Se apresuraron a bautizarlo poniéndole por nombre Gunter como a su tío; no debía avergonzarse de llamarse así. Feliz él si se le llegaba a asemejar; lo educaron con gran cuidado como tenía que suceder.
Por aquel tiempo murió la señora Sigelinda; la autoridad en el país fue entonces de la noble hija de Uta, como convenía a reina tan poderosa. Mucho lloraron sin embargo a la que la muerte acababa de arrebatar.
También en las orillas del Rhin, según hemos oído contar, la hermosa Brunequilda dio un hijo al rico Gunter en el país de los Borgoñones. Por el amor al héroe, le pusieron por nombre Sigfrido.
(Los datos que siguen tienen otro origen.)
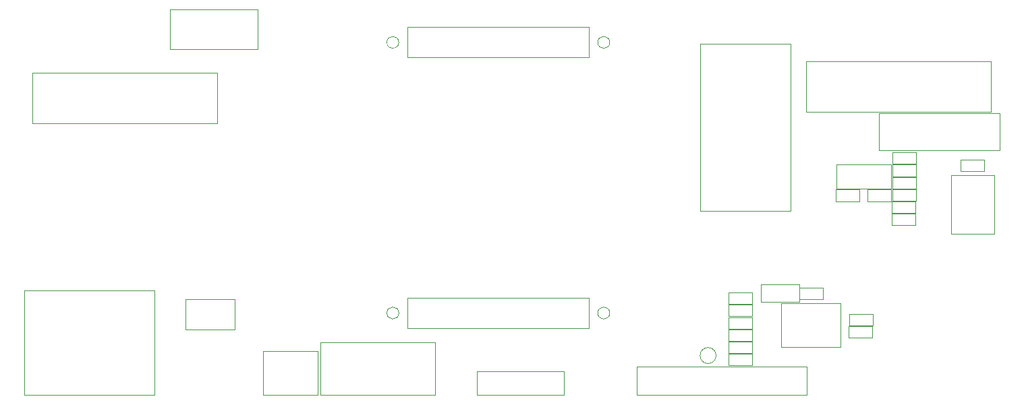
<source format=gbr>
G04 #@! TF.GenerationSoftware,KiCad,Pcbnew,8.0.0-rc1*
G04 #@! TF.CreationDate,2024-01-27T15:59:43+03:00*
G04 #@! TF.ProjectId,RP2040_minimal,52503230-3430-45f6-9d69-6e696d616c2e,REV1*
G04 #@! TF.SameCoordinates,Original*
G04 #@! TF.FileFunction,Other,User*
%FSLAX46Y46*%
G04 Gerber Fmt 4.6, Leading zero omitted, Abs format (unit mm)*
G04 Created by KiCad (PCBNEW 8.0.0-rc1) date 2024-01-27 15:59:43*
%MOMM*%
%LPD*%
G01*
G04 APERTURE LIST*
%ADD10C,0.050000*%
%ADD11C,0.120000*%
%ADD12C,0.100000*%
G04 APERTURE END LIST*
D10*
X111590000Y-119860000D02*
X111590000Y-133012000D01*
X111590000Y-119860000D02*
X127900000Y-119860000D01*
X127900000Y-133012000D02*
X111590000Y-133012000D01*
X127900000Y-133012000D02*
X127900000Y-119860000D01*
X227917500Y-105371000D02*
X227917500Y-112771000D01*
X227917500Y-112771000D02*
X233317500Y-112771000D01*
X233317500Y-105371000D02*
X227917500Y-105371000D01*
X233317500Y-112771000D02*
X233317500Y-105371000D01*
X220497500Y-104076000D02*
X223457500Y-104076000D01*
X220497500Y-105536000D02*
X220497500Y-104076000D01*
X223457500Y-104076000D02*
X223457500Y-105536000D01*
X223457500Y-105536000D02*
X220497500Y-105536000D01*
X188452500Y-129436000D02*
X188452500Y-133036000D01*
X188452500Y-133036000D02*
X209802500Y-133036000D01*
X209802500Y-129436000D02*
X188452500Y-129436000D01*
X209802500Y-133036000D02*
X209802500Y-129436000D01*
X213487500Y-104026000D02*
X213487500Y-107086000D01*
X213487500Y-107086000D02*
X220337500Y-107086000D01*
X220337500Y-104026000D02*
X213487500Y-104026000D01*
X220337500Y-107086000D02*
X220337500Y-104026000D01*
X218852500Y-97646000D02*
X218852500Y-102246000D01*
X218852500Y-102246000D02*
X233952500Y-102246000D01*
X233952500Y-97646000D02*
X218852500Y-97646000D01*
X233952500Y-102246000D02*
X233952500Y-97646000D01*
X199952500Y-121656000D02*
X202912500Y-121656000D01*
X199952500Y-123116000D02*
X199952500Y-121656000D01*
X202912500Y-121656000D02*
X202912500Y-123116000D01*
X202912500Y-123116000D02*
X199952500Y-123116000D01*
X158560000Y-122716000D02*
G75*
G02*
X157060000Y-122716000I-750000J0D01*
G01*
X157060000Y-122716000D02*
G75*
G02*
X158560000Y-122716000I750000J0D01*
G01*
X199967500Y-127826000D02*
X202927500Y-127826000D01*
X199967500Y-129286000D02*
X199967500Y-127826000D01*
X202927500Y-127826000D02*
X202927500Y-129286000D01*
X202927500Y-129286000D02*
X199967500Y-129286000D01*
X199982500Y-126306000D02*
X202942500Y-126306000D01*
X199982500Y-127766000D02*
X199982500Y-126306000D01*
X202942500Y-126306000D02*
X202942500Y-127766000D01*
X202942500Y-127766000D02*
X199982500Y-127766000D01*
X215072500Y-122836000D02*
X218032500Y-122836000D01*
X215072500Y-124296000D02*
X215072500Y-122836000D01*
X218032500Y-122836000D02*
X218032500Y-124296000D01*
X218032500Y-124296000D02*
X215072500Y-124296000D01*
X220497500Y-102506000D02*
X223457500Y-102506000D01*
X220497500Y-103966000D02*
X220497500Y-102506000D01*
X223457500Y-102506000D02*
X223457500Y-103966000D01*
X223457500Y-103966000D02*
X220497500Y-103966000D01*
X217387500Y-107216000D02*
X220347500Y-107216000D01*
X217387500Y-108676000D02*
X217387500Y-107216000D01*
X220347500Y-107216000D02*
X220347500Y-108676000D01*
X220347500Y-108676000D02*
X217387500Y-108676000D01*
X208812500Y-119556000D02*
X211772500Y-119556000D01*
X208812500Y-121016000D02*
X208812500Y-119556000D01*
X211772500Y-119556000D02*
X211772500Y-121016000D01*
X211772500Y-121016000D02*
X208812500Y-121016000D01*
X129832500Y-84606000D02*
X129832500Y-89606000D01*
X129832500Y-89606000D02*
X140832500Y-89606000D01*
X140832500Y-84606000D02*
X129832500Y-84606000D01*
X140832500Y-89606000D02*
X140832500Y-84606000D01*
X203992500Y-119096000D02*
X208792500Y-119096000D01*
X203992500Y-121296000D02*
X203992500Y-119096000D01*
X208792500Y-119096000D02*
X208792500Y-121296000D01*
X208792500Y-121296000D02*
X203992500Y-121296000D01*
X185032500Y-88716000D02*
G75*
G02*
X183532500Y-88716000I-750000J0D01*
G01*
X183532500Y-88716000D02*
G75*
G02*
X185032500Y-88716000I750000J0D01*
G01*
X220487500Y-107166000D02*
X223447500Y-107166000D01*
X220487500Y-108626000D02*
X220487500Y-107166000D01*
X223447500Y-107166000D02*
X223447500Y-108626000D01*
X223447500Y-108626000D02*
X220487500Y-108626000D01*
X158560000Y-88716000D02*
G75*
G02*
X157060000Y-88716000I-750000J0D01*
G01*
X157060000Y-88716000D02*
G75*
G02*
X158560000Y-88716000I750000J0D01*
G01*
X199967500Y-123226000D02*
X202927500Y-123226000D01*
X199967500Y-124686000D02*
X199967500Y-123226000D01*
X202927500Y-123226000D02*
X202927500Y-124686000D01*
X202927500Y-124686000D02*
X199967500Y-124686000D01*
X206537500Y-121496000D02*
X213987500Y-121496000D01*
X206537500Y-126996000D02*
X206537500Y-121496000D01*
X213987500Y-121496000D02*
X213987500Y-126996000D01*
X213987500Y-126996000D02*
X206537500Y-126996000D01*
X220502500Y-105636000D02*
X223462500Y-105636000D01*
X220502500Y-107096000D02*
X220502500Y-105636000D01*
X223462500Y-105636000D02*
X223462500Y-107096000D01*
X223462500Y-107096000D02*
X220502500Y-107096000D01*
D11*
X159640000Y-120810000D02*
X182440000Y-120810000D01*
X159640000Y-124590000D02*
X159640000Y-120810000D01*
X182440000Y-120810000D02*
X182440000Y-124590000D01*
X182440000Y-124590000D02*
X159640000Y-124590000D01*
D10*
X220452500Y-110226000D02*
X223412500Y-110226000D01*
X220452500Y-111686000D02*
X220452500Y-110226000D01*
X223412500Y-110226000D02*
X223412500Y-111686000D01*
X223412500Y-111686000D02*
X220452500Y-111686000D01*
X220462500Y-108696000D02*
X223422500Y-108696000D01*
X220462500Y-110156000D02*
X220462500Y-108696000D01*
X223422500Y-108696000D02*
X223422500Y-110156000D01*
X223422500Y-110156000D02*
X220462500Y-110156000D01*
D12*
X131767500Y-120941000D02*
X137962500Y-120941000D01*
X131767500Y-124791000D02*
X131767500Y-120941000D01*
X137962500Y-120941000D02*
X137962500Y-124791000D01*
X137962500Y-124791000D02*
X131767500Y-124791000D01*
D10*
X141502500Y-127466000D02*
X141502500Y-132966000D01*
X141502500Y-132966000D02*
X148402500Y-132966000D01*
X148402500Y-127466000D02*
X141502500Y-127466000D01*
X148402500Y-132966000D02*
X148402500Y-127466000D01*
X185032500Y-122716000D02*
G75*
G02*
X183532500Y-122716000I-750000J0D01*
G01*
X183532500Y-122716000D02*
G75*
G02*
X185032500Y-122716000I750000J0D01*
G01*
X148687500Y-126406000D02*
X148687500Y-133006000D01*
X148687500Y-133006000D02*
X163127500Y-133006000D01*
X163127500Y-126406000D02*
X148687500Y-126406000D01*
X163127500Y-133006000D02*
X163127500Y-126406000D01*
X229042500Y-103416000D02*
X232002500Y-103416000D01*
X229042500Y-104876000D02*
X229042500Y-103416000D01*
X232002500Y-103416000D02*
X232002500Y-104876000D01*
X232002500Y-104876000D02*
X229042500Y-104876000D01*
X112552500Y-92496000D02*
X112552500Y-98896000D01*
X112552500Y-98896000D02*
X135752500Y-98896000D01*
X135752500Y-92496000D02*
X112552500Y-92496000D01*
X135752500Y-98896000D02*
X135752500Y-92496000D01*
X209672500Y-91076000D02*
X209672500Y-97476000D01*
X209672500Y-97476000D02*
X232872500Y-97476000D01*
X232872500Y-91076000D02*
X209672500Y-91076000D01*
X232872500Y-97476000D02*
X232872500Y-91076000D01*
X168322500Y-130006000D02*
X179322500Y-130006000D01*
X168322500Y-133006000D02*
X168322500Y-130006000D01*
X179322500Y-130006000D02*
X179322500Y-133006000D01*
X179322500Y-133006000D02*
X168322500Y-133006000D01*
D11*
X159640000Y-86810000D02*
X182440000Y-86810000D01*
X159640000Y-90590000D02*
X159640000Y-86810000D01*
X182440000Y-86810000D02*
X182440000Y-90590000D01*
X182440000Y-90590000D02*
X159640000Y-90590000D01*
D10*
X198372500Y-128056000D02*
G75*
G02*
X196372500Y-128056000I-1000000J0D01*
G01*
X196372500Y-128056000D02*
G75*
G02*
X198372500Y-128056000I1000000J0D01*
G01*
X199982500Y-124766000D02*
X202942500Y-124766000D01*
X199982500Y-126226000D02*
X199982500Y-124766000D01*
X202942500Y-124766000D02*
X202942500Y-126226000D01*
X202942500Y-126226000D02*
X199982500Y-126226000D01*
X199972500Y-120116000D02*
X202932500Y-120116000D01*
X199972500Y-121576000D02*
X199972500Y-120116000D01*
X202932500Y-120116000D02*
X202932500Y-121576000D01*
X202932500Y-121576000D02*
X199972500Y-121576000D01*
X213417500Y-107216000D02*
X216377500Y-107216000D01*
X213417500Y-108676000D02*
X213417500Y-107216000D01*
X216377500Y-107216000D02*
X216377500Y-108676000D01*
X216377500Y-108676000D02*
X213417500Y-108676000D01*
X207712500Y-88896000D02*
X196362500Y-88896000D01*
X196362500Y-109886000D01*
X207712500Y-109886000D01*
X207712500Y-88896000D01*
X215042500Y-124376000D02*
X218002500Y-124376000D01*
X215042500Y-125836000D02*
X215042500Y-124376000D01*
X218002500Y-124376000D02*
X218002500Y-125836000D01*
X218002500Y-125836000D02*
X215042500Y-125836000D01*
M02*

</source>
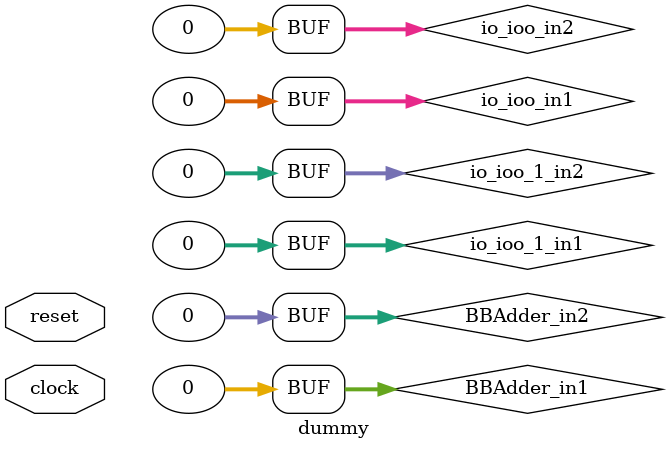
<source format=v>
module dummy(
  input   clock,
  input   reset
);
  wire [31:0] io_ioo_in1; // @[Main.scala 34:25]
  wire [31:0] io_ioo_in2; // @[Main.scala 34:25]
  wire [32:0] io_ioo_out; // @[Main.scala 34:25]
  wire [31:0] io_ioo_1_in1; // @[Main.scala 34:25]
  wire [31:0] io_ioo_1_in2; // @[Main.scala 34:25]
  wire [32:0] io_ioo_1_out; // @[Main.scala 34:25]
  wire [31:0] BBAdder_in1; // @[Main.scala 36:25]
  wire [31:0] BBAdder_in2; // @[Main.scala 36:25]
  wire [32:0] BBAdder_out; // @[Main.scala 36:25]
  BlackBoxAdder io_ioo ( // @[Main.scala 34:25]
    .in1(io_ioo_in1),
    .in2(io_ioo_in2),
    .out(io_ioo_out)
  );
  BlackBoxAdder io_ioo_1 ( // @[Main.scala 34:25]
    .in1(io_ioo_1_in1),
    .in2(io_ioo_1_in2),
    .out(io_ioo_1_out)
  );
  BlackBoxAdder BBAdder ( // @[Main.scala 36:25]
    .in1(BBAdder_in1),
    .in2(BBAdder_in2),
    .out(BBAdder_out)
  );
  assign io_ioo_in1 = 32'h0;
  assign io_ioo_in2 = 32'h0;
  assign io_ioo_1_in1 = 32'h0;
  assign io_ioo_1_in2 = 32'h0;
  assign BBAdder_in1 = 32'h0;
  assign BBAdder_in2 = 32'h0;
endmodule

</source>
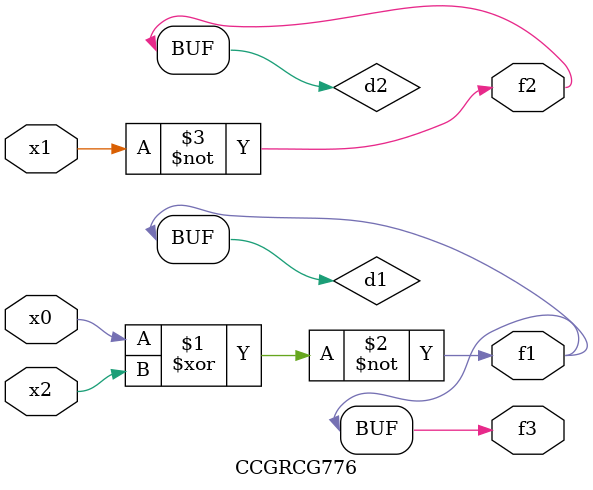
<source format=v>
module CCGRCG776(
	input x0, x1, x2,
	output f1, f2, f3
);

	wire d1, d2, d3;

	xnor (d1, x0, x2);
	nand (d2, x1);
	nor (d3, x1, x2);
	assign f1 = d1;
	assign f2 = d2;
	assign f3 = d1;
endmodule

</source>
¡Con gran cuidado lo atendían! El poderoso Gunter le dio un preceptor que debía inculcarle todas las virtudes para cuando fuera hombre. ¡Oh!, desde entonces la adversidad le hizo perder muchos amigos.
Constantemente se oía hablar de la vida feliz que los guerreros tenían en el país de Sigemundo. Pero bien sabido tenemos que de igual modo vivía Gunter con los suyos.
El país de los Nibelungos se hallaba sometido a Sigfrido (ninguno de sus parientes había sido tan rico como él), así como también el héroe Schilbungo y sus dominios. Elevados eran los dominios del héroe.
El valeroso caballero poseía un tesoro más grande que todos los que hasta entonces habían montado a caballo. Mucho se temía su fuerza y no sin motivo.